Vivemos tempos intrigantes no panorama político nacional e internacional. A eleição de Donald Trump como presidente dos EUA apelou, em certa medida, a uma certa nostalgia da figura do homem forte. Do líder que nos interpela a um rumo de mudança e mobilização social capaz de uma superação quase divina perante as dificuldades e riscos globais que, como consequência negativa da globalização e integração transnacional, representam o maior de todos os desafios.
Ainda que partilhe da opinião daqueles que acham que os discursos eleitoralistas de Trump serão impiedosamente transmutados pela magnitude e preponderância daquela cadeira na Sala Oval, é inquestionável que a sua eleição revela uma tendência globalmente generalizada. As pessoas estão cansadas do “establishment” e de tudo o que ele tem de nocivo e indecente, que nos torna pequenos e impotentes perante tantos poderes, tantos conluios e tantos intocáveis. O “establishment”, ou “sistema”, como comummente referimos, não é mais do que a ordem política, económica e social que nos tem definido enquanto Estados–nação e que tem revelado uma incomensurável incapacidade de transformação e unificação social.
Aliás, ainda que mal comparado nos discursos e nas personalidades, a própria primeira eleição de Obama já revelava uma certa necessidade de mudança em relação aos dogmas do tal “establishment” e à forma como ele cavalgava ferozmente, aprofundando as desigualdades evidentes do povo norte-americano.
Na Europa não é diferente. Assistimos, ainda com uma certa impassividade, ao desagregar paulatino dos fundamentos que constituíram o projeto europeu e que nos tornam, enquanto povos organizados na dupla dimensão individual e coletiva, cada vez mais vulneráveis aos permanentes atropelos políticos e económicos.
É evidente que é prematuro afirmar que o projeto europeu falhou completamente. Mas já não o é afirmar que, continuando neste rumo lesivo da construção social que a sua génese ambicionou, ele caminha em passos relativamente largos para esse fim.
No plano mundial, mas sobretudo europeu, considerando a sua posição geográfica e todas as fragilidades politicas, económicas e sociais, vivemos, como bem referiu Ulrich Beck, numa “sociedade de risco mundial”. Quer isto dizer que as dimensões e fronteiras dos tradicionais Estados-nação que constituem esta união se alargaram graças a esta nova dimensão de modernidade, aos riscos que ela comporta e às incertezas quanto à sua manifestação.

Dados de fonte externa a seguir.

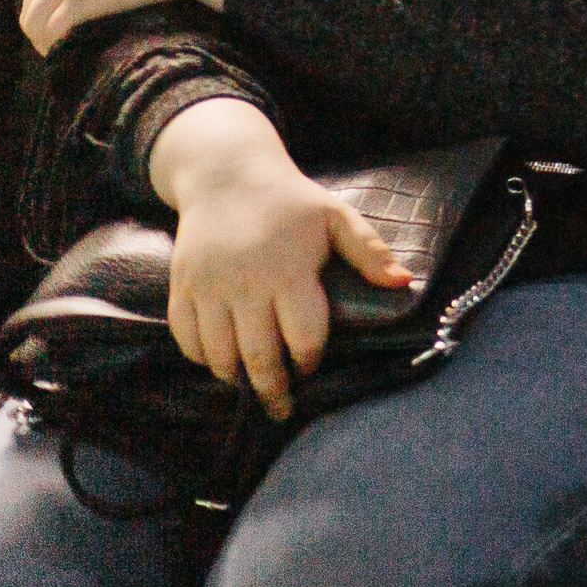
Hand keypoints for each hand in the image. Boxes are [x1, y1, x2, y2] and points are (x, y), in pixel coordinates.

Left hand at [18, 0, 257, 53]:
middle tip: (58, 43)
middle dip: (38, 22)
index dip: (42, 0)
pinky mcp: (81, 2)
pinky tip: (68, 56)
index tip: (58, 19)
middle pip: (31, 0)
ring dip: (42, 38)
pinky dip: (53, 46)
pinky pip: (51, 32)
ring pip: (33, 19)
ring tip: (61, 56)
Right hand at [150, 100, 409, 421]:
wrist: (227, 177)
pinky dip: (201, 358)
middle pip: (258, 355)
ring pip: (219, 354)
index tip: (311, 368)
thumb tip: (405, 283)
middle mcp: (245, 285)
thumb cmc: (290, 202)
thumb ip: (369, 251)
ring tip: (251, 386)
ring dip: (235, 377)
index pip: (302, 334)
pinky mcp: (181, 288)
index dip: (309, 359)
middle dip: (271, 388)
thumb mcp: (336, 216)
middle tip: (281, 409)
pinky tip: (220, 363)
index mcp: (288, 270)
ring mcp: (208, 288)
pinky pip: (186, 338)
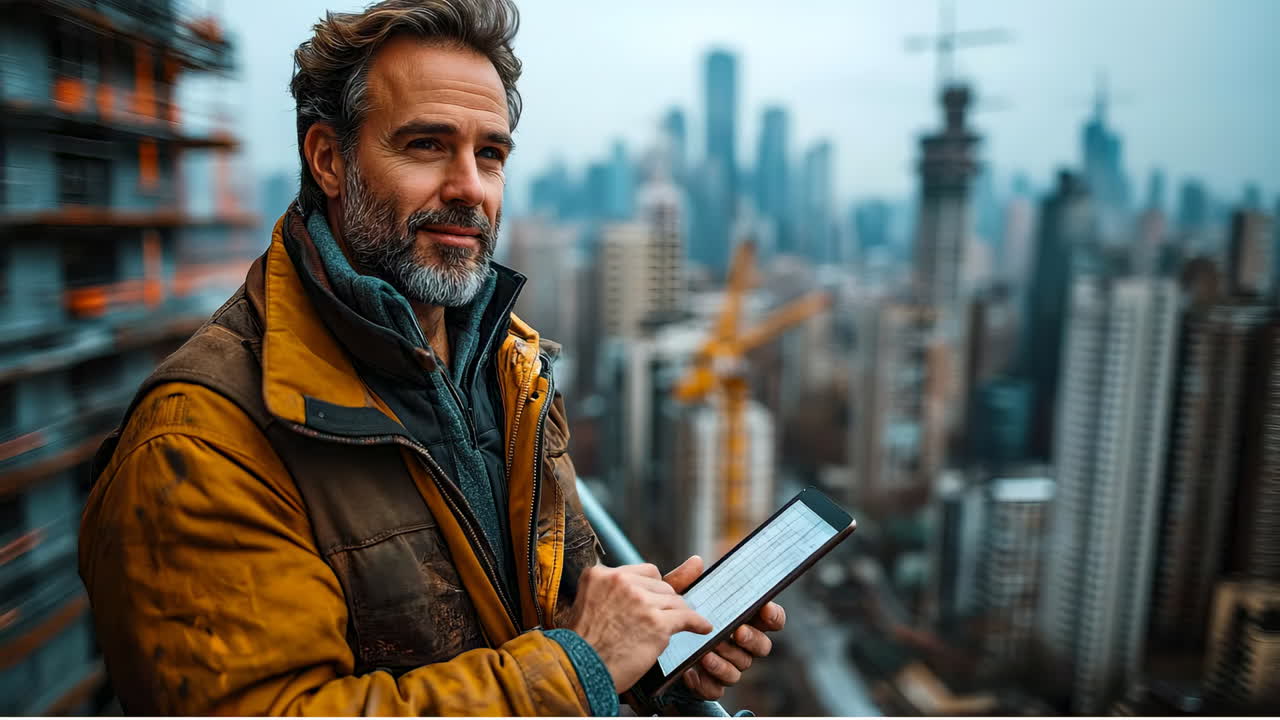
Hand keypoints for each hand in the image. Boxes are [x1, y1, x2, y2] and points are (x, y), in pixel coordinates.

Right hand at [561, 563, 712, 692]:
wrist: (578, 671)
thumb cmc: (584, 643)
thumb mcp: (590, 603)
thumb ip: (619, 587)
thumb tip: (676, 564)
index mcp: (600, 574)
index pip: (644, 572)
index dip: (650, 589)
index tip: (652, 601)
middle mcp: (621, 582)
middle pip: (660, 584)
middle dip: (662, 602)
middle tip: (657, 620)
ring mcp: (640, 601)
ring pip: (674, 600)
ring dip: (676, 614)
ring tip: (676, 625)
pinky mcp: (656, 623)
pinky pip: (687, 617)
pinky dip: (697, 623)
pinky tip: (702, 627)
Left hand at [663, 555, 786, 700]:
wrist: (650, 642)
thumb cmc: (672, 616)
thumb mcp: (673, 596)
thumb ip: (684, 581)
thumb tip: (696, 562)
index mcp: (741, 619)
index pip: (771, 619)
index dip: (773, 615)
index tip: (764, 608)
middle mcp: (740, 644)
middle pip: (763, 647)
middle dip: (752, 640)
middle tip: (737, 632)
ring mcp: (728, 665)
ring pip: (740, 668)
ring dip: (725, 661)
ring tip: (705, 654)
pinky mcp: (711, 684)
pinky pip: (716, 689)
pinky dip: (706, 681)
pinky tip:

É cada vez mais evidente que os atores políticos, de uma maneira geral, não progrediram da mesma forma e ao mesmo ritmo que progrediu a própria organização político-económica que eles próprios criaram e aprofundaram. Pode parecer um paradoxo, mas não é. O que esta ideia pretende demonstrar é que se torna manifesto que a atuação individual da generalidade dos líderes europeus não condiz com os discursos que debitam sobre a realidade global em que eles próprios, e os seus povos, se inserem. Ninguém compreende que a França, só pelo facto de ser a França, como referiu Juncker, tenha regras diferenciadas em relação ao seu défice quando sobre outros países paira um conjunto de sanções que a própria Comissão Europeia ameaça aplicar. Como ninguém compreende que a segurança da Europa face aos novos fenómenos de terrorismo e criminalidade organizada seja objeto de um discurso de atuação transnacional quando o que a prática nos demonstra é precisamente o oposto, ainda que isso represente um insucesso garantido neste combate.

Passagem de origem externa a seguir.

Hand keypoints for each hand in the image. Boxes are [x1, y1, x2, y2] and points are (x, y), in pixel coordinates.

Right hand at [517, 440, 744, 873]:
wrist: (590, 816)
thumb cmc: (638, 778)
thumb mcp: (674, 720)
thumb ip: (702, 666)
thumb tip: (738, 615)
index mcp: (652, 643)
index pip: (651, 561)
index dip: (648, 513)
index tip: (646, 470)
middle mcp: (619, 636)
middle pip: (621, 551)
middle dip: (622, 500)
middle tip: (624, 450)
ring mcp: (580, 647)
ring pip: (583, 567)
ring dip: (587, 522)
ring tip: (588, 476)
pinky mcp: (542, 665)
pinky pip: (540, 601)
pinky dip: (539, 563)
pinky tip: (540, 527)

A identidade fundadora do projeto europeu está a perder-se. Nenhum líder político tem o arrojo de assumir o inevitável para que a Europa, tal como a conhecemos, tenha sucesso. O impulso de assumir que, mais importante do que as liberdades individuais, neste contexto de organização transnacional, são as liberdades coletivas e que, sem essa audácia de mudança, tudo falhará.